Pino Pelosi: «Johnny lo zingaro? Un bandito già a 16 anni, rubava le moto ai ladri»
di Lorenzo De Cicco
2 Minuti di Lettura
Sabato 1 Luglio 2017, 00:03

«Ma chi, Johnny? È scappato di nuovo? Quello è sempre stato mattarello...».

Beh, «mattarello», per uno che ha collezionato condanne per omicidio, rapine, furti e sequestri di persona, è un po’ poco. O no, Pino Pelosi?

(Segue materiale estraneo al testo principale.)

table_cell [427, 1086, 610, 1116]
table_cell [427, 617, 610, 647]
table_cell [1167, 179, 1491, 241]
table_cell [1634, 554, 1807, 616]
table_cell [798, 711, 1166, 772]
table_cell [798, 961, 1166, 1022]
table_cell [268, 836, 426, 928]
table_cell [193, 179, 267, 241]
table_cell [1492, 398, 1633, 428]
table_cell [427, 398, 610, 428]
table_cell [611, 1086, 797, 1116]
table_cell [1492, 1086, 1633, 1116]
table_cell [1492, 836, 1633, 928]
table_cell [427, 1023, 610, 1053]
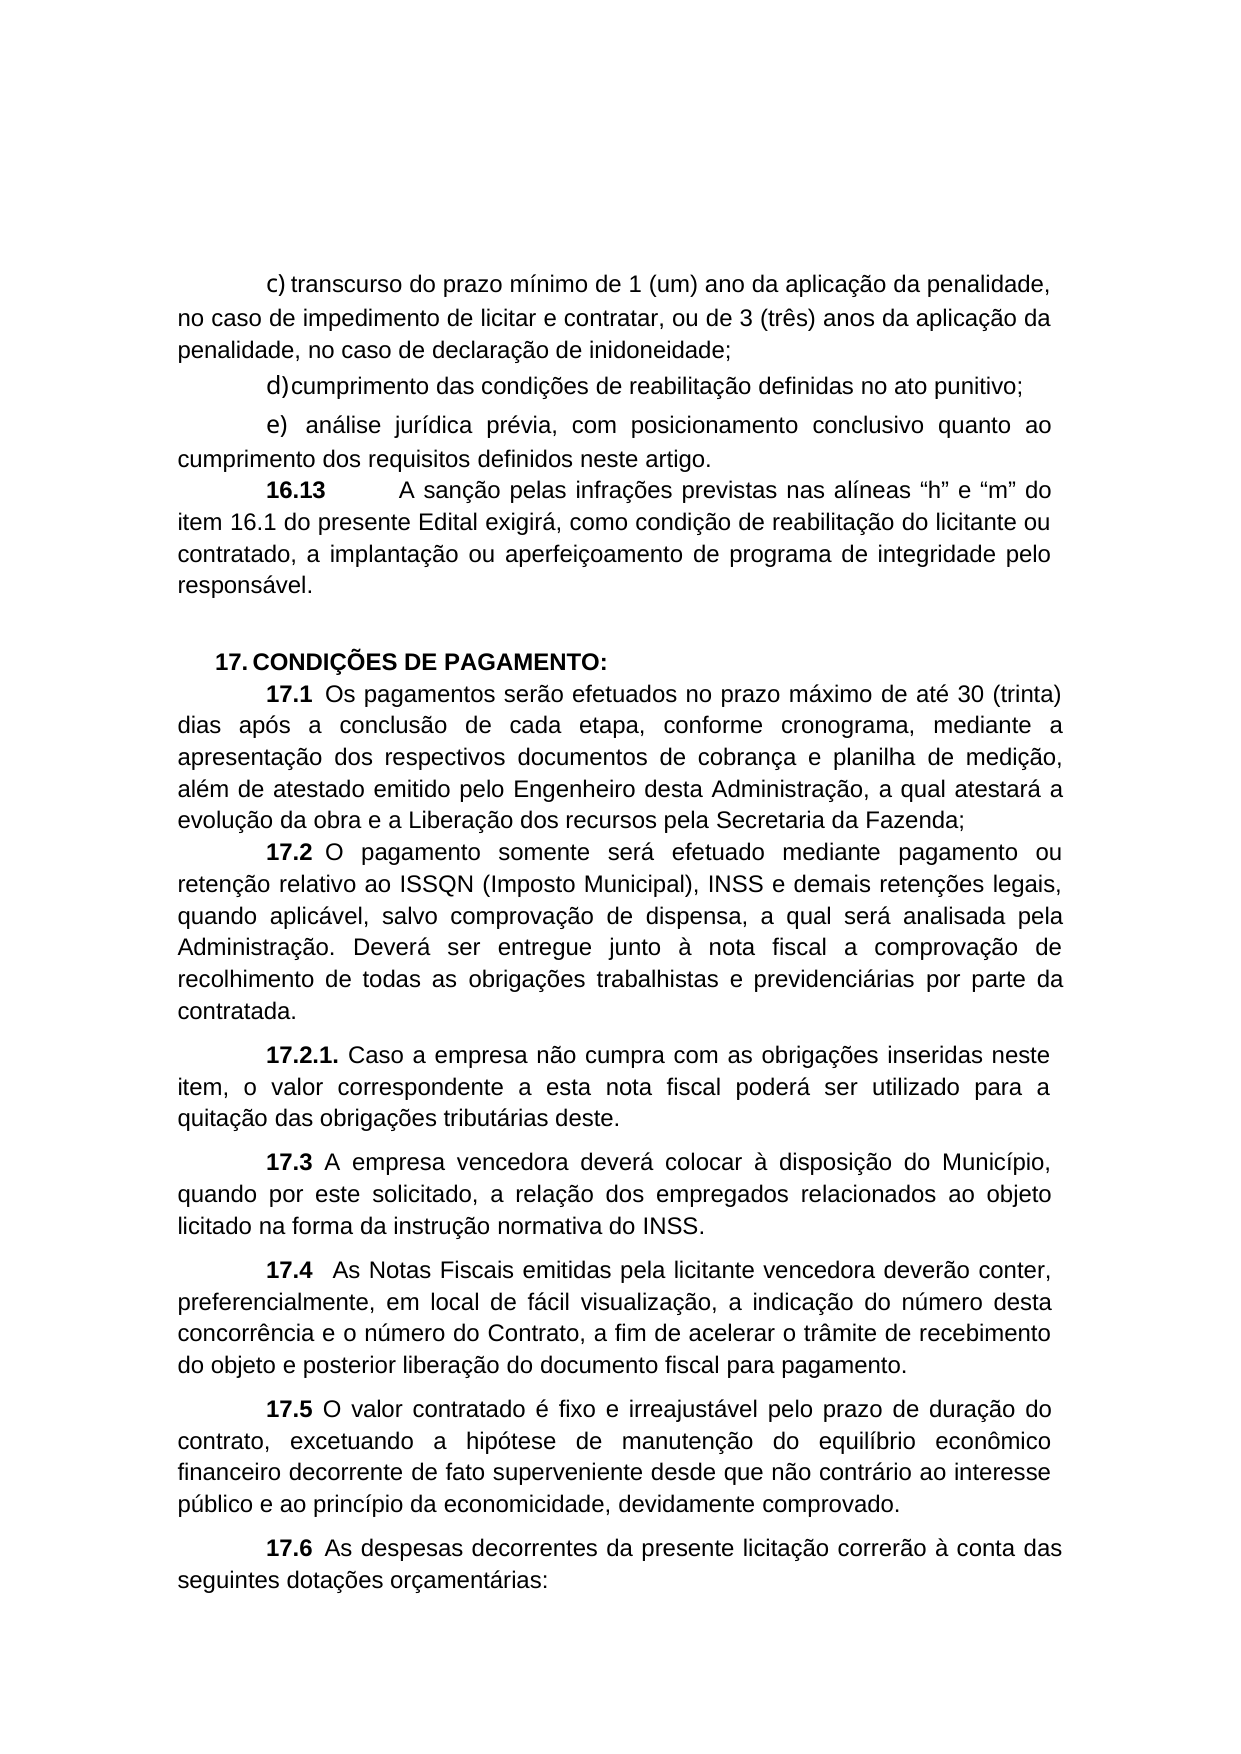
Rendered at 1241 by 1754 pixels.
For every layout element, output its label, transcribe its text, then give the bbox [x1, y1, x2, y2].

«Io lo conoscevo quando eravamo ragazzini. Era un tipo che a 16 anni andava in giro a rubare le moto agli altri ladri, pure ai fratelli Borsellino, per dire. Faceva prepotenze, cose così. Le serate spesso le passavamo alla bisca di una certa signora, in via degli Ortaggi, che notti. Ci eravamo conosciuti dalle parti della Tiburtina, in periferia. Certo, da ragazzino Johnny era un bandito vero, un bandito proprio. Io non sono mai stato a quei livelli, non ho mai avuto quella mente criminale. Ma pensavo che col tempo si fosse pentito».

Pentito?
«Sì, insomma, a una certa età bisogna smetterla con le cavolate. Io da quando ho iniziato a lavorare per una cooperativa, che poi era quella di Buzzi (coinvolta in Mafia Capitale, ndr), sono sempre stato pulito, a parte qualche piccola storia di cocaina, ma robbetta».

Con Johnny eravate amici, vi siete anche rivisti in carcere...
«Sì, a Casal del Marmo, al penitenziario minorile. Mi pare che lui arrivò lì per il primo omicidio, quello dell’autista. Poi riuscì a scappare pure là. Anche se quella volta l’hanno ripreso. Dopo se mi ricordo bene era uscito di nuovo, per la buona condotta...».

Sì. E finì con un poliziotto ucciso, un altro ferito e una ragazza sequestrata per ore in un’auto rubata. Pensa che possa essere ancora pericoloso?

«Sono quarant’anni che non ci sentiamo. Da ragazzo era sicuramente uno tosto, uno che si faceva rispettare nel quartiere. In gamba, diciamo...»

In gamba come criminale?
«Ognuno dà le sue valutazioni, sono l’ultimo che può parlare di certe cose. Posso dire che da ragazzo di sicuro era un bandito, certe cose che ha fatto lui, io non le ho mai fatte. Oggi non so come si sia ridotto. Io la testa a posto l’ho messa, forse avrebbe dovuto farlo anche lui».